Entries taken from a collection:
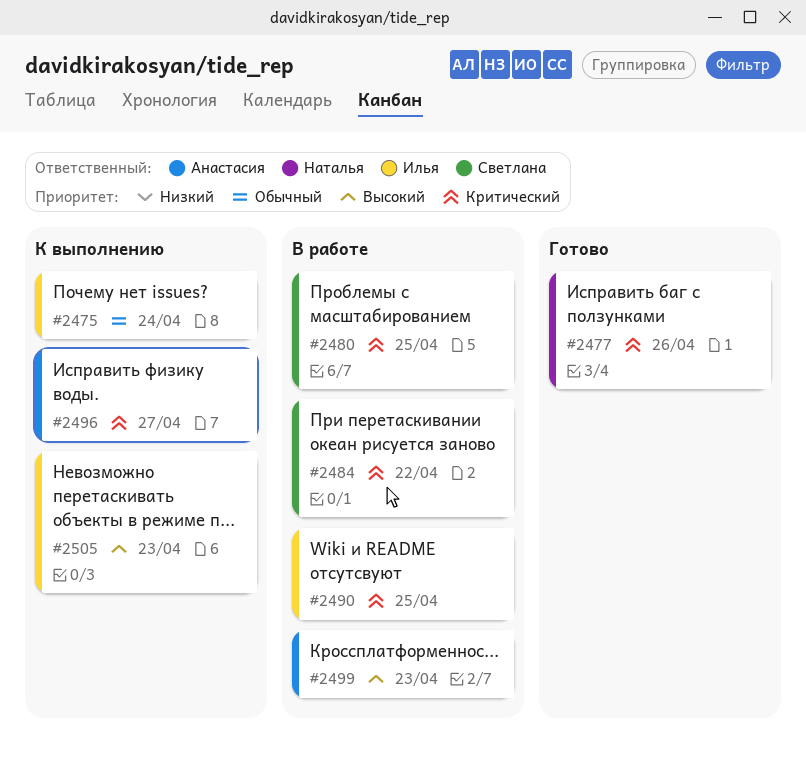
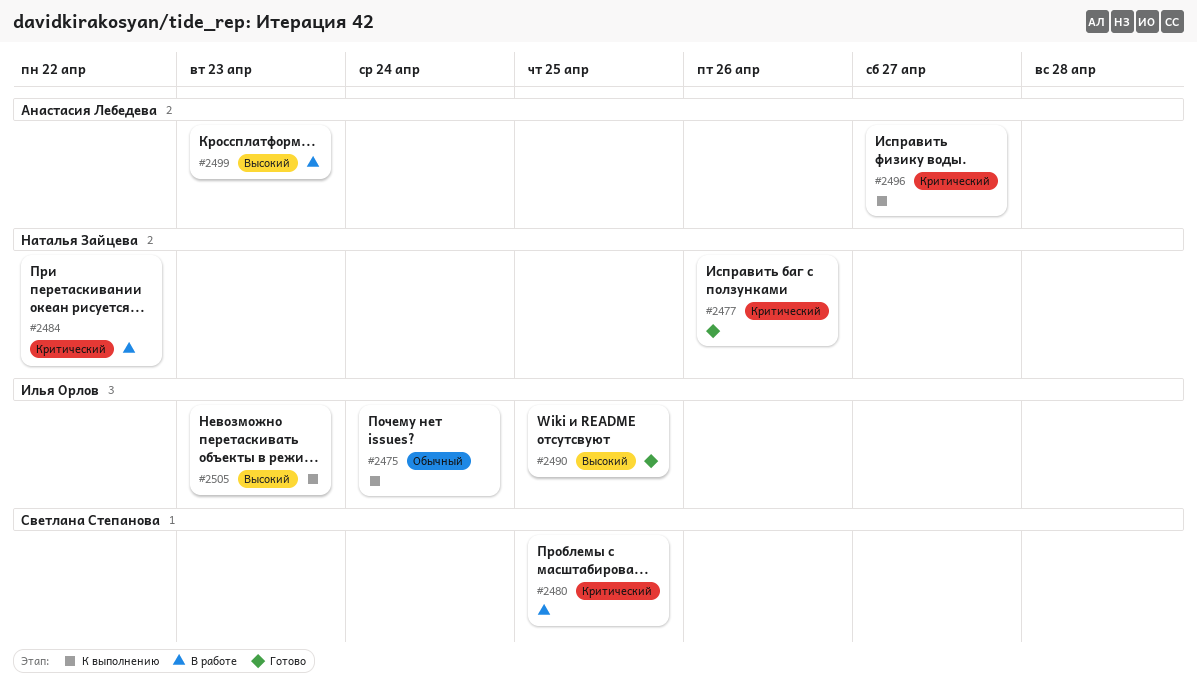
#2484, owner: Светлана Степанова -> Наталья Зайцева
#2490, status: В работе -> Готово
#2490, priority: Критический -> Высокий

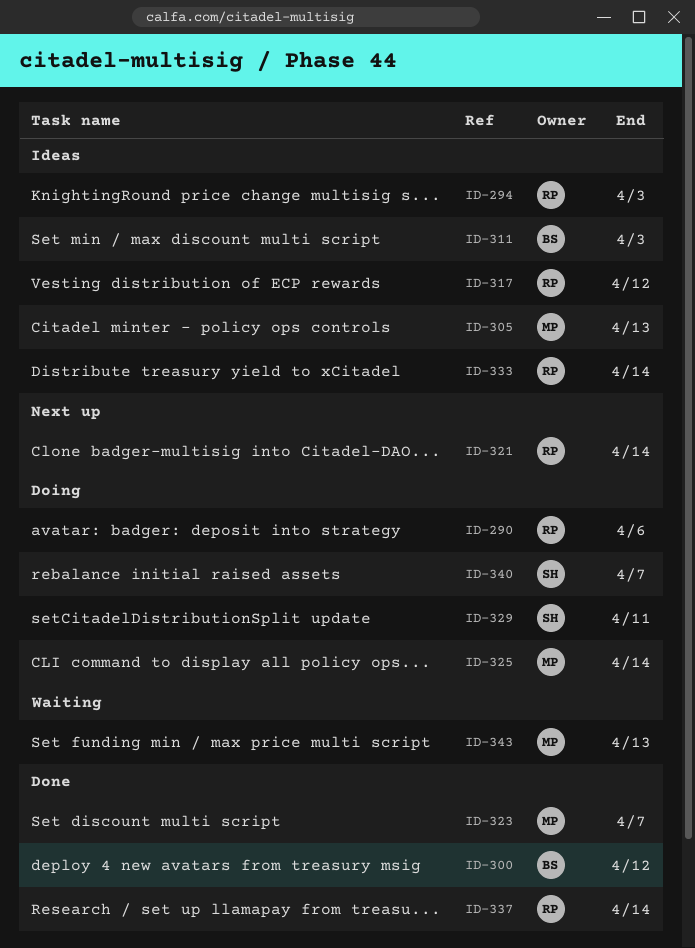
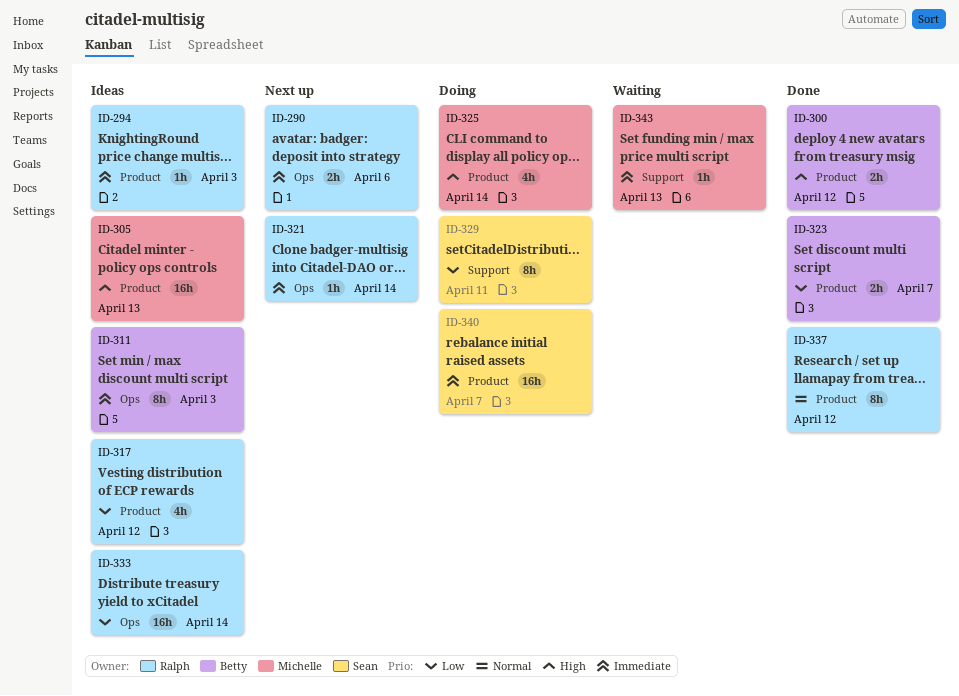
ID-290, status: Doing -> Next up
ID-323, owner: Michelle -> Betty
ID-337, due: Apr 14 -> Apr 12

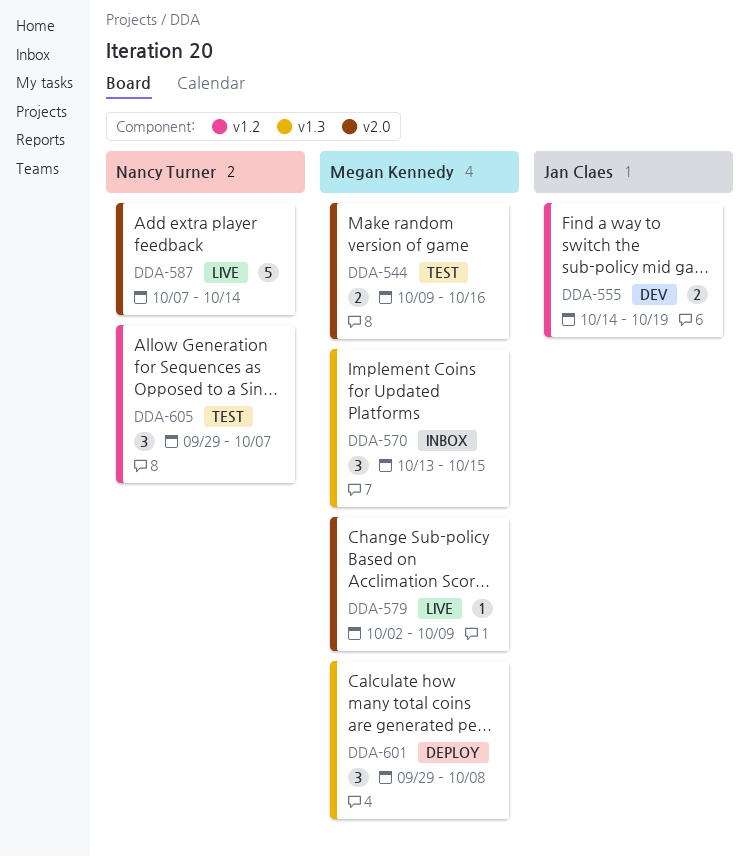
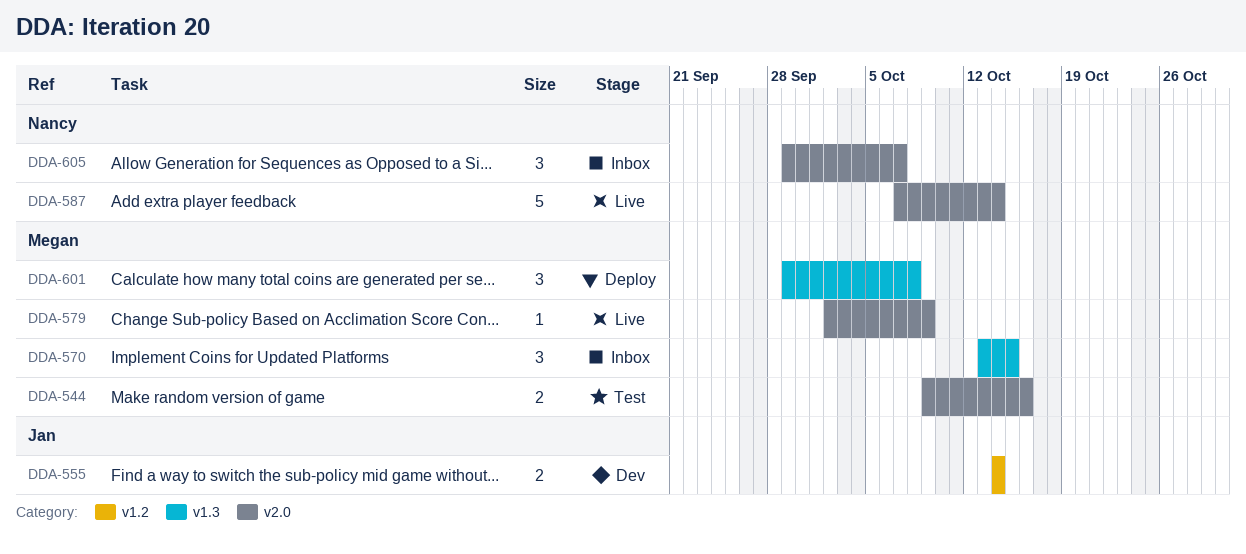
DDA-555, due: Oct 19 -> Oct 14
DDA-605, status: Test -> Inbox
DDA-605, label: v1.2 -> v2.0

- EXERCISE DESCRIPTION: Output the entries exactly as they appear, with no pictures included.

- SOLUTION FOR THIS EXERCISE:
#2484, owner: Светлана Степанова -> Наталья Зайцева
#2490, status: В работе -> Готово
#2490, priority: Критический -> Высокий

ID-290, status: Doing -> Next up
ID-323, owner: Michelle -> Betty
ID-337, due: Apr 14 -> Apr 12

DDA-555, due: Oct 19 -> Oct 14
DDA-605, status: Test -> Inbox
DDA-605, label: v1.2 -> v2.0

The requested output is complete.